Submitted to: Journal of ASTM International
Publication Type: Peer Reviewed Journal
Publication Acceptance Date: 12/21/2017
Publication Date: 10/11/2018
Citation: Fritz, B.K., Hoffmann, W.C., Martin, D.E. 2018. Mass balance and swath displacement evaluations from agricultural application field trials. Journal of ASTM International. 1610:11-23. https://doi.org/10.1520/STP161020170204.
Interpretive Summary: Field verification of spray deposition from any agrochemical application is critical to understanding the deposition of applied sprays. Delineation between the fraction of the applied spray depositing in the intended target zone from that moving off-target can be difficult. A analytical method was developed to account for the total volume of spray material depositing in field conditions as a fraction of the total volume of material applied. Further, a method was developed to calculate the displacement of that applied spray material as a result of wind-driven transport. This analytical approach will ensure proper interpretation of field-collected data and provide applicators with guidance on adjusting application methods to ensure on-target deposition of applied sprays for greater product efficacy while minimizing potential drift.
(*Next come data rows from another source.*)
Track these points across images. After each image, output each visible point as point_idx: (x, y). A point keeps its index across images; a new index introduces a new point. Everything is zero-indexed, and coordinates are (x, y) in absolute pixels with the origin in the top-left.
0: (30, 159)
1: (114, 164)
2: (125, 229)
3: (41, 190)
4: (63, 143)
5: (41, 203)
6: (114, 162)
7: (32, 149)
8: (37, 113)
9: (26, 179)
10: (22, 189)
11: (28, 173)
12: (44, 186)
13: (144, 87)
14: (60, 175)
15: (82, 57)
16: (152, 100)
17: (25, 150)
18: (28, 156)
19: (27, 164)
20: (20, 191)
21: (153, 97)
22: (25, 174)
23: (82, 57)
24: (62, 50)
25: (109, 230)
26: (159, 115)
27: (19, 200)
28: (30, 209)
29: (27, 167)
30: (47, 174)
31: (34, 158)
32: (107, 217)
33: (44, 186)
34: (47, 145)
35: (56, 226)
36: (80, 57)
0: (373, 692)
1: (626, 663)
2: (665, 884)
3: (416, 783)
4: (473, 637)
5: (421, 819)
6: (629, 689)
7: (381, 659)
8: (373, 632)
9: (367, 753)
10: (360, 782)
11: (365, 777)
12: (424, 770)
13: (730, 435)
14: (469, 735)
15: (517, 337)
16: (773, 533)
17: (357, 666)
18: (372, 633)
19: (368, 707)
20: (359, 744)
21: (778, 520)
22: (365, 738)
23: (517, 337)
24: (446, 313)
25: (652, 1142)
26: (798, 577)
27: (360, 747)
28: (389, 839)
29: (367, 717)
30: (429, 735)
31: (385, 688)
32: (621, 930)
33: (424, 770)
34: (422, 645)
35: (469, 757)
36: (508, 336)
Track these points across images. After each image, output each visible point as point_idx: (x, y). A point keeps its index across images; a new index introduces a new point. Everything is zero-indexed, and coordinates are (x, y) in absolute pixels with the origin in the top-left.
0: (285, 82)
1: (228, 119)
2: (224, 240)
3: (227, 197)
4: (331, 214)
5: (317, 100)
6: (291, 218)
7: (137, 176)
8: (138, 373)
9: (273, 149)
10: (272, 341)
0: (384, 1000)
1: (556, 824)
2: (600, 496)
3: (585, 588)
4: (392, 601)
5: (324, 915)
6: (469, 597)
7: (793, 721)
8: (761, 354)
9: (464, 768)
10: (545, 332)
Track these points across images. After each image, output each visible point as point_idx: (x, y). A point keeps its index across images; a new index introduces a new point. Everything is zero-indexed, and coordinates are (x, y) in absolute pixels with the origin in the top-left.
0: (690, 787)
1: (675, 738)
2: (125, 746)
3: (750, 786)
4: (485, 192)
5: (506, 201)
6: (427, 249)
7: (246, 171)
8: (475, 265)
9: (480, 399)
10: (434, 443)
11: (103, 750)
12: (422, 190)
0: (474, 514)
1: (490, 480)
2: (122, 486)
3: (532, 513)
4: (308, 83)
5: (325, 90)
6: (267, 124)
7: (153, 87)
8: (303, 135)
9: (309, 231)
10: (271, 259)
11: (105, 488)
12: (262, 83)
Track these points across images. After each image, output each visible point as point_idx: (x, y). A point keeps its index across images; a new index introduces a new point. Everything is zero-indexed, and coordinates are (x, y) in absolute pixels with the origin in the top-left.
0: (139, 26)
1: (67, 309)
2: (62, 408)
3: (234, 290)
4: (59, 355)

Technical Abstract: Spray drift is on an ongoing concern for any agricultural application and continues to be the focus for new developments and research efforts dealing with drift reduction technologies, best management application practices and the development of new decision support systems for applicators. Typical field trials aimed to evaluate and compare these new technologies and methods follow several older standard methods or adopt a modified method, most of which lack sufficient in-swath and near downwind data points to allow for an accurate mass balance from the in-swath spray portion and further to determine both the effective swath width of application and the swath displacement resulting from sprayer travel line and/or meteorological conditions present at the time of application. Both are critical to defining the fraction of the applied material that is considered spray drift. This work presents a modified sampling protocol and analysis method designed to allow for a detailed examination and determination of the effective spray swath width as well as the lateral downwind swath displacement to provide a better understanding of data collected during spray application trials ultimately providing applicators with improved guidance.